### WORK INSTRUCTIONS
Find the line with "tissue box: present [255,194,368,273]" in the records below. Copy it and every line after it, up to and including the line with "vase: none [228,192,293,275]".

(Household object change records)
--- START ---
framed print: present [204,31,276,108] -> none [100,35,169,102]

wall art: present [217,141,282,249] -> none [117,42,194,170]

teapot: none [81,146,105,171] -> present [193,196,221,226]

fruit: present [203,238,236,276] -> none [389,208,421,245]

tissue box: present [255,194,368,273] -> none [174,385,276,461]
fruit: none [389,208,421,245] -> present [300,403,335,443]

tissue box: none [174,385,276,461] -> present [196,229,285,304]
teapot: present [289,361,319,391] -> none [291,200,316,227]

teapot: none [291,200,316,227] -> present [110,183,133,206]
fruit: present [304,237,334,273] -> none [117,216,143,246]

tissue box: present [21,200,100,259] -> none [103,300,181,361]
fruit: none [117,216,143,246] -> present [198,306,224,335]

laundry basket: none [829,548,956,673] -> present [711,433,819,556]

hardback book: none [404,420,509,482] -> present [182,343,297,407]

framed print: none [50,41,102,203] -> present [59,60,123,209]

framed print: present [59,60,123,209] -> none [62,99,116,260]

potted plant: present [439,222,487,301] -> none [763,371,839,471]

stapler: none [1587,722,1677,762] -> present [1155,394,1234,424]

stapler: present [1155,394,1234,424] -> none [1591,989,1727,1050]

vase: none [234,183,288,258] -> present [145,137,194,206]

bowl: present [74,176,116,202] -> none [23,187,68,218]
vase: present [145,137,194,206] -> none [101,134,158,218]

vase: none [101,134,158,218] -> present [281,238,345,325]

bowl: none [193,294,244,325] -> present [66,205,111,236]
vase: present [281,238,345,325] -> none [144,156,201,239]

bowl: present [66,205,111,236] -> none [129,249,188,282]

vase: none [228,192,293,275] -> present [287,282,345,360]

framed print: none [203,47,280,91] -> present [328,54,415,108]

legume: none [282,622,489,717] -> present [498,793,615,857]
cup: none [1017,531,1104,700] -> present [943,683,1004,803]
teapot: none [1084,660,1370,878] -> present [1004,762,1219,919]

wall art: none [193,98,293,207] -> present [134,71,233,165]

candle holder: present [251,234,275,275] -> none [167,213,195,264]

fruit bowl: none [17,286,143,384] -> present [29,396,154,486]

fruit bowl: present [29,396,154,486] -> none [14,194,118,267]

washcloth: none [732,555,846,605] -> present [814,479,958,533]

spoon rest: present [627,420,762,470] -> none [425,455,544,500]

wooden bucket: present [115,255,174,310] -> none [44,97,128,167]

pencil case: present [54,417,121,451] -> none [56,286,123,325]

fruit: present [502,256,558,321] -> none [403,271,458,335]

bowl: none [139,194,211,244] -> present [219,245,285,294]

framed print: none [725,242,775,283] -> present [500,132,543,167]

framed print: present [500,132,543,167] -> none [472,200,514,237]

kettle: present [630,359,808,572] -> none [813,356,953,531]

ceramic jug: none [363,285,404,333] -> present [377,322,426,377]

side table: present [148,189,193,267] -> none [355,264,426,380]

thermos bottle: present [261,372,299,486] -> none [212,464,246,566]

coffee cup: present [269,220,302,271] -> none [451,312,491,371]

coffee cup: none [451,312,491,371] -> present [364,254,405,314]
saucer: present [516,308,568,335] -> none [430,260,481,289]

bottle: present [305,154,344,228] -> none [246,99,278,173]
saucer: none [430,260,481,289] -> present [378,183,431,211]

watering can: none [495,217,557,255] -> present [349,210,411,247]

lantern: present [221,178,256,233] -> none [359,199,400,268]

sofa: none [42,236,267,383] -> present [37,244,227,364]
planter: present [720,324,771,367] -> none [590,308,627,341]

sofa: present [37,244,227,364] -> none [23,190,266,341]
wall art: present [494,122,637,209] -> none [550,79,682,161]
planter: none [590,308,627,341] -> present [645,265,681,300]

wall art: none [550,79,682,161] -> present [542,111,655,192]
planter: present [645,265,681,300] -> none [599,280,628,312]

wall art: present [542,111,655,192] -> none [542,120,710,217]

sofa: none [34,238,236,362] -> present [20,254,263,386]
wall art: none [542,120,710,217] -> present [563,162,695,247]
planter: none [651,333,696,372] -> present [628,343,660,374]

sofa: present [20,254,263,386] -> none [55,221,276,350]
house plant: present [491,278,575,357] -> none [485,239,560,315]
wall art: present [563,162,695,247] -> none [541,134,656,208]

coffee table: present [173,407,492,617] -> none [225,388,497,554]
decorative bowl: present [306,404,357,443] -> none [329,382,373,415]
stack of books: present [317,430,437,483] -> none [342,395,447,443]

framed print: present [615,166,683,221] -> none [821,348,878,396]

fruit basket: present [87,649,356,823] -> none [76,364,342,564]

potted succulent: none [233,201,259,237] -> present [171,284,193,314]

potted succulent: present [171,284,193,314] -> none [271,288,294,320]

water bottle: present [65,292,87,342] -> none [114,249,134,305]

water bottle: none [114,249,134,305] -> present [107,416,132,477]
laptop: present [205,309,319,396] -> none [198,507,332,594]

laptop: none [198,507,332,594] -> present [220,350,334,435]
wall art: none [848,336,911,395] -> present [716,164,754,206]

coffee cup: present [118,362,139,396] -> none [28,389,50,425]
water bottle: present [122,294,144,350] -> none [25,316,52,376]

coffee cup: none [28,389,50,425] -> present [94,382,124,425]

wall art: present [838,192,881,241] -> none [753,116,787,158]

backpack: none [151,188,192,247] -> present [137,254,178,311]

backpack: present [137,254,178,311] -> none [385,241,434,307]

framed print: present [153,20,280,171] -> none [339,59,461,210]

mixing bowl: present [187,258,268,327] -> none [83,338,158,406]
--- END ---
### RESPONSE
tissue box: present [255,194,368,273] -> none [174,385,276,461]
fruit: none [389,208,421,245] -> present [300,403,335,443]

tissue box: none [174,385,276,461] -> present [196,229,285,304]
teapot: present [289,361,319,391] -> none [291,200,316,227]

teapot: none [291,200,316,227] -> present [110,183,133,206]
fruit: present [304,237,334,273] -> none [117,216,143,246]

tissue box: present [21,200,100,259] -> none [103,300,181,361]
fruit: none [117,216,143,246] -> present [198,306,224,335]

laundry basket: none [829,548,956,673] -> present [711,433,819,556]

hardback book: none [404,420,509,482] -> present [182,343,297,407]

framed print: none [50,41,102,203] -> present [59,60,123,209]

framed print: present [59,60,123,209] -> none [62,99,116,260]

potted plant: present [439,222,487,301] -> none [763,371,839,471]

stapler: none [1587,722,1677,762] -> present [1155,394,1234,424]

stapler: present [1155,394,1234,424] -> none [1591,989,1727,1050]

vase: none [234,183,288,258] -> present [145,137,194,206]

bowl: present [74,176,116,202] -> none [23,187,68,218]
vase: present [145,137,194,206] -> none [101,134,158,218]

vase: none [101,134,158,218] -> present [281,238,345,325]

bowl: none [193,294,244,325] -> present [66,205,111,236]
vase: present [281,238,345,325] -> none [144,156,201,239]

bowl: present [66,205,111,236] -> none [129,249,188,282]

vase: none [228,192,293,275] -> present [287,282,345,360]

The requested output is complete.